Wow!
That's some macro. I don't think it's the case that your macro is running continuously if by that you think it's got stuck in an infinite loop. The macros is certainly running continuously - that's what it's supposed to do. However when you get to the loop
For z = 2 To LR
it's processing over 5000 rows from circa 2157 to 7419. On my reasonably fast laptop the loop is taking 3 seconds so with over 5000 iterations it's going to take over 4 hours.
I can't help thinking that you perhaps need to rethink the code.
For a start try
1. Breaking it down into smallet procedures so that it's more easy to read and control.
2. Don't Activate (or select) cells. Every time you do that there's a time overhead involved in VBA jumping back to the Excel App, and then jumping back. If you're processing large ranges - as here, read them into a VBA array(s) and process them entirely in VBA only writing the final resultant array back to Excel at the end.

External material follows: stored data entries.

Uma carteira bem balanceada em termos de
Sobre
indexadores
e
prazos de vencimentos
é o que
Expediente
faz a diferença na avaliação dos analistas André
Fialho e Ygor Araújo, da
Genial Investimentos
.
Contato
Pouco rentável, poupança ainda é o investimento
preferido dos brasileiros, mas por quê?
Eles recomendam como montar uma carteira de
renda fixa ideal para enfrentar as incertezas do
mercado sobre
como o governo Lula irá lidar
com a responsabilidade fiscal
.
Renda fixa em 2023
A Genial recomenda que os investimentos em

3. The fastest way I know of processing stuff like entering values to specific cells (or deleting rows) is to use Data Filtering rather than loop procedures. Whenever you think about creating a loop think first whether there is a better way. A filter is extremely efficient and when you use syntax like
you can update whole blocks of cells instantaneously. So where you are detecting whether F,V,X & L cells contain stuff, and then making column 32 = 40, a filter could do that in one hit.
4. Try and avoid 'spaghetti' code where you jump out of loops (Goto Skip_Me). I don't think that's a particular problem here but one day it will catch you out and it tends to make code hard to read.